So Joshua fought the Amalekites as Moses had ordered, and Moses, Aaron and Hur went to the top of the hill. As long as Moses held up his hands, the Israelites were winning. When Moses hands grew tired, they took a stone and put it under him and he sat on it. Aaron and Hur held his hands up – one on one side, one on the other – so that his hands remained steady till sunset. So Joshua overcame the Amalekite army with the sword.
Exodus 17 vs 10-13
The people of Israel are some six weeks out of their slavery in Egypt and while camped at Rephidim when the Amalekites attack them. Life has not been easy and they have grumbled about food and water and even wished they were back in Egypt! Now they are under attack.
Moses takes the matter in hand and Joshua is instructed to choose men to go with him to engage the Amalekites in battle while Moses will observe from the top of the hill with, significantly, the staff of God in his hands.
The account, like so much of the Book of Exodus and indeed the whole of the Bible, is rich in imagery and has much to teach us.

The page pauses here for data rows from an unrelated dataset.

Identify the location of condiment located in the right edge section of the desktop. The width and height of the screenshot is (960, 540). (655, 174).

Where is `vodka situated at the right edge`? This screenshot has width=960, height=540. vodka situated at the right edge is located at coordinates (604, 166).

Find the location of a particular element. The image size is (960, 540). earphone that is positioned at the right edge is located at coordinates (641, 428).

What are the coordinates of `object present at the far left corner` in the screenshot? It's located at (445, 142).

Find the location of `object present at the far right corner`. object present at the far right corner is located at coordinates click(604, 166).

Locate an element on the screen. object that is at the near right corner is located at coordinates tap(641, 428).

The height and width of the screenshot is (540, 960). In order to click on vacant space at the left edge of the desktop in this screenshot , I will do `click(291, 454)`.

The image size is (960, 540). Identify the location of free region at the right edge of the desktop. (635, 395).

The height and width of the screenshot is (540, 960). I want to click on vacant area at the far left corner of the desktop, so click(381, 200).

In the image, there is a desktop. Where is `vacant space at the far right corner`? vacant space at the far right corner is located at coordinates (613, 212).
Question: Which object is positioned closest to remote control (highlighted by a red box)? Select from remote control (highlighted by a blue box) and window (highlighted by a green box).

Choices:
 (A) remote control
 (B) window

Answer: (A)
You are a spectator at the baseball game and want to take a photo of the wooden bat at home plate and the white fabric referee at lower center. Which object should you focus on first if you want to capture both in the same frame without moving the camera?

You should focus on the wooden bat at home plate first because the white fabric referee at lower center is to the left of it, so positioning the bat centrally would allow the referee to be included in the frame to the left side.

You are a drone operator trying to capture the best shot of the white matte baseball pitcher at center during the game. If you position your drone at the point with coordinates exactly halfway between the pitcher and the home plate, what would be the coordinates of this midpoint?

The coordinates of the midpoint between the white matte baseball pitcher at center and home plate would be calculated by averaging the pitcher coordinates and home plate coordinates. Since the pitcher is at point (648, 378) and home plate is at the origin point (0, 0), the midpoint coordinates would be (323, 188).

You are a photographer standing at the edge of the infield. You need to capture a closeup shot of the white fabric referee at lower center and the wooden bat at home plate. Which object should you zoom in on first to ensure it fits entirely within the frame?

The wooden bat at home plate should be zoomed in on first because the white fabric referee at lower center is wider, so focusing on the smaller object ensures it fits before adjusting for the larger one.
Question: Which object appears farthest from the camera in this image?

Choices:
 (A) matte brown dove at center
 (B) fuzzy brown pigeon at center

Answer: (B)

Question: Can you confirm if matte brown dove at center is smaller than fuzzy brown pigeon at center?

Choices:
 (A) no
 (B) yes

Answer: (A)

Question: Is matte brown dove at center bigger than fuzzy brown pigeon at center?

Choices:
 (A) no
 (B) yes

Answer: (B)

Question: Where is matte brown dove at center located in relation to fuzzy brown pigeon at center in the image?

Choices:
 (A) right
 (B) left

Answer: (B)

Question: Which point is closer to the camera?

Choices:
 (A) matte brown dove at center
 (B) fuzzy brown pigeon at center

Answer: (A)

I don’t want to force something into the verse that is not there but I hope you might share my sense that this speaks strongly of working together in partnership for the gospel.
Gospel work is a glorious work and the rewards are great as we see individuals moving from darkness to light and having their eyes opened to see and accept Jesus Christ as Lord. But gospel work is hard work and is a constant battle as we fight
‘not against flesh and blood but against the authorities, against the powers of this dark world and against the spiritual forces of evil in the heavenly realms. Ephesians 6 v.12
As the battle with the Amalekites was fought it went one way and then the other as Moses raised or lowered his hands (symbolic of prayer to God). Seeing this Aaron and Hur came alongside and held Moses ‘ hands up steady till sunset and the Amalekites were defeated.
As we think of our Gospel work, are we supportive of one another coming alongside to encourage and to strengthen one another as weariness sets in?
As we think of church leaders doing a hard and sometimes lonely job are we supportive of them coming alongside to strengthen them when weariness or discouragement sets in?
As we think of ourselves seeking to live lives worthy of Christ in a world that rejects him and therefore, on occasions, his people are we ready to ask others to do for us what Aaron and Hur did for Moses?
The battle will not stop until Jesus returns but he has provided within his church the means by which we can prevail – in this particular example from Exodus by supporting each other in prayer and practically as we are able.
Are we doing it? Obviously not by literally by holding up each others hands but by faithful, informed prayer – the great means by which we can draw down the power of heaven for the task before us.